In July, the committee wrote to the minister calling for him to reopen the process and choose a candidate “who can attract the confidence of tenants as well as pub companies”.
The committee held a hearing where campaigners raised concerns about a potential conflict of interest for Newby because he has worked with pubcos for property agent Fleurets.
Newby was appointed by Clark’s predecessor, Anna Soubry, in March with responsibility for enforcing the pubs code.
Clark said: “The appointment process was run in accordance with the code of practice for ministerial appointments to public bodies.
“As part of the appointment process, the panel considered whether Paul Newby has conflicts of interest that might call into question his ability to do the job and concluded he did not.”
He said the appointment brief for the job included a “desirable criteria”, which included an understanding of the pub and brewing industry. Clark said it would not have been appropriate to rule out candidates that had direct relevant experience and expertise from the sector.

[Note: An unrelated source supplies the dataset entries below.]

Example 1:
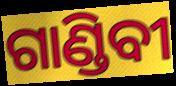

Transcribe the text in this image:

ଗାଣ୍ଡିବୀ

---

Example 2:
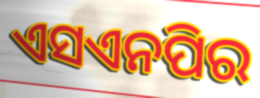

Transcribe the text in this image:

ଏସଏନପିର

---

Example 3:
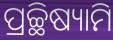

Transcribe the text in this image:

ପ୍ରଚ୍ଛିଷ୍ୟାମି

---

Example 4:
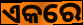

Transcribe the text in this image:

ଏକରେ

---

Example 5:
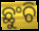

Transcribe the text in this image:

ଛୁଂଚିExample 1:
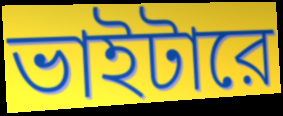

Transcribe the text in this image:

ভাইটারে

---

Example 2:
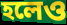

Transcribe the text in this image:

হলেও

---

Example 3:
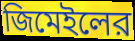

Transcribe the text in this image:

জিমেইলের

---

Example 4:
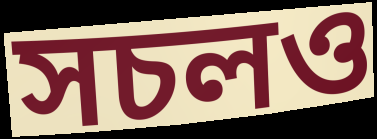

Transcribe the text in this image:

সচলও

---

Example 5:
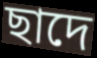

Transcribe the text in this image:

ছাদেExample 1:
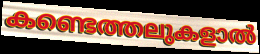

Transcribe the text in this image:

കണ്ടെത്തലുകളാൽ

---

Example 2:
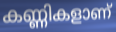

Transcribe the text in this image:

കണ്ണികളാണ്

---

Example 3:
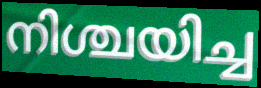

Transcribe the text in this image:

നിശ്ചയിച്ച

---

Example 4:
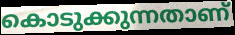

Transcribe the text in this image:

കൊടുക്കുന്നതാണ്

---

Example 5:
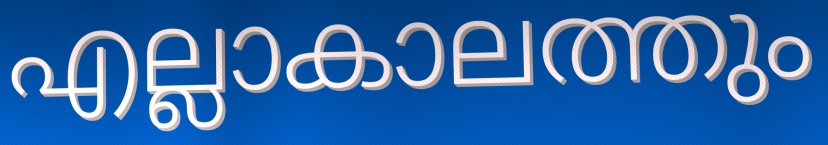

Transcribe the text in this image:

എല്ലാകാലത്തും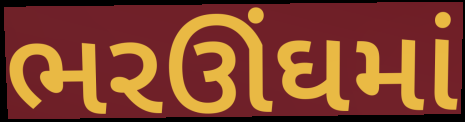
ભરઊંઘમાંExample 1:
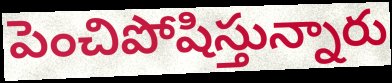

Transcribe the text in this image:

పెంచిపోషిస్తున్నారు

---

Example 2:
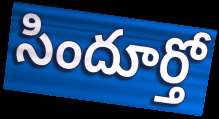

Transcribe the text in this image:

సిందూర్తో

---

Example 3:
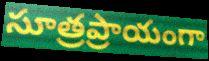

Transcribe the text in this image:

సూత్రప్రాయంగా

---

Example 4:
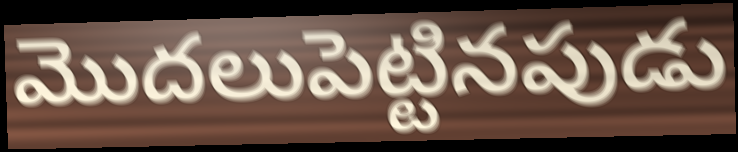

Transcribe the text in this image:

మొదలుపెట్టినపుడు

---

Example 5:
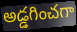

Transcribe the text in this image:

అడ్డగించగాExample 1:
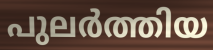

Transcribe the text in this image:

പുലർത്തിയ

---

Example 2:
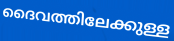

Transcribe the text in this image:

ദൈവത്തിലേക്കുള്ള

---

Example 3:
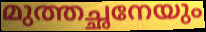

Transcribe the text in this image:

മുത്തച്ഛനേയും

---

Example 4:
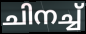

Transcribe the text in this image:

ചിനച്ച്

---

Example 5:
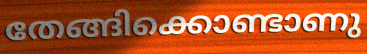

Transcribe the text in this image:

തേങ്ങിക്കൊണ്ടാണു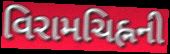
વિરામચિહ્નની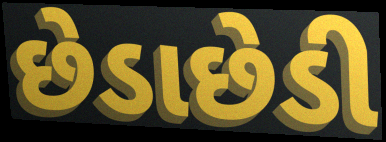
છેડાછેડી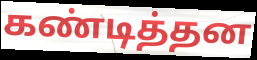
கண்டித்தன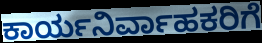
ಕಾರ್ಯನಿರ್ವಾಹಕರಿಗೆ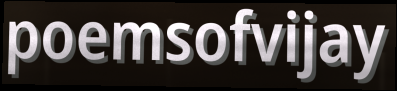
poemsofvijay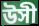
উসীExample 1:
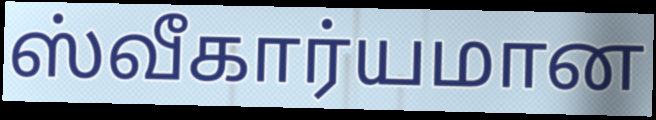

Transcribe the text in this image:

ஸ்வீகார்யமான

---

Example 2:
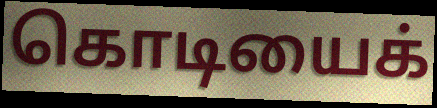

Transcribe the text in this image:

கொடியைக்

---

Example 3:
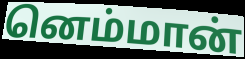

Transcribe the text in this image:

னெம்மான்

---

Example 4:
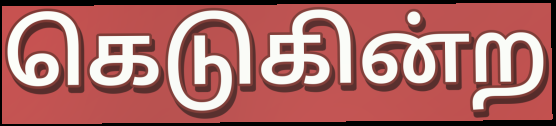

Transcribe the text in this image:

கெடுகின்ற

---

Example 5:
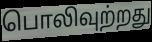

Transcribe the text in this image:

பொலிவுற்றது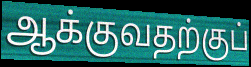
ஆக்குவதற்குப்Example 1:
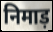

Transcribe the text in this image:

निमाड़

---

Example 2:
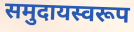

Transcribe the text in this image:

समुदायस्वरूप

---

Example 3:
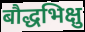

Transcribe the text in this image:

बौद्धभिक्षु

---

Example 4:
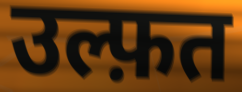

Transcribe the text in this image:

उल्फ़त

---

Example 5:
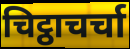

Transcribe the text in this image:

चिट्ठाचर्चा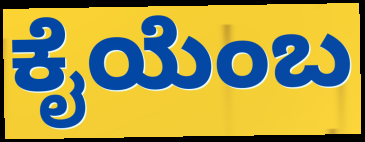
ಕೈಯೆಂಬ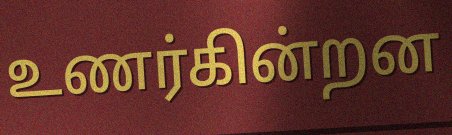
உணர்கின்றன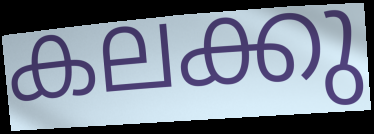
കലക്കു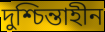
দুশ্চিন্তাহীন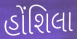
હોંશિલાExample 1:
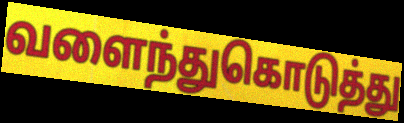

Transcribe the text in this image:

வளைந்துகொடுத்து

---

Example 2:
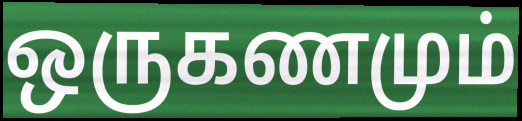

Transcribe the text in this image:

A BEIS spokesperson added: “The pubs code is a landmark piece of legislation that will help pub tenants get a fairer deal and we disagree that the appointment process for the adjudicator should be reopened.
“The office of the pubs code adjudicator is up and running, publishing guidance on tenants’ new rights and fielding enquiries through its helpline and website. We would encourage anyone with a stake in the pub business to work with Paul Newby to raise the profile of the code and improve relationships across the industry.”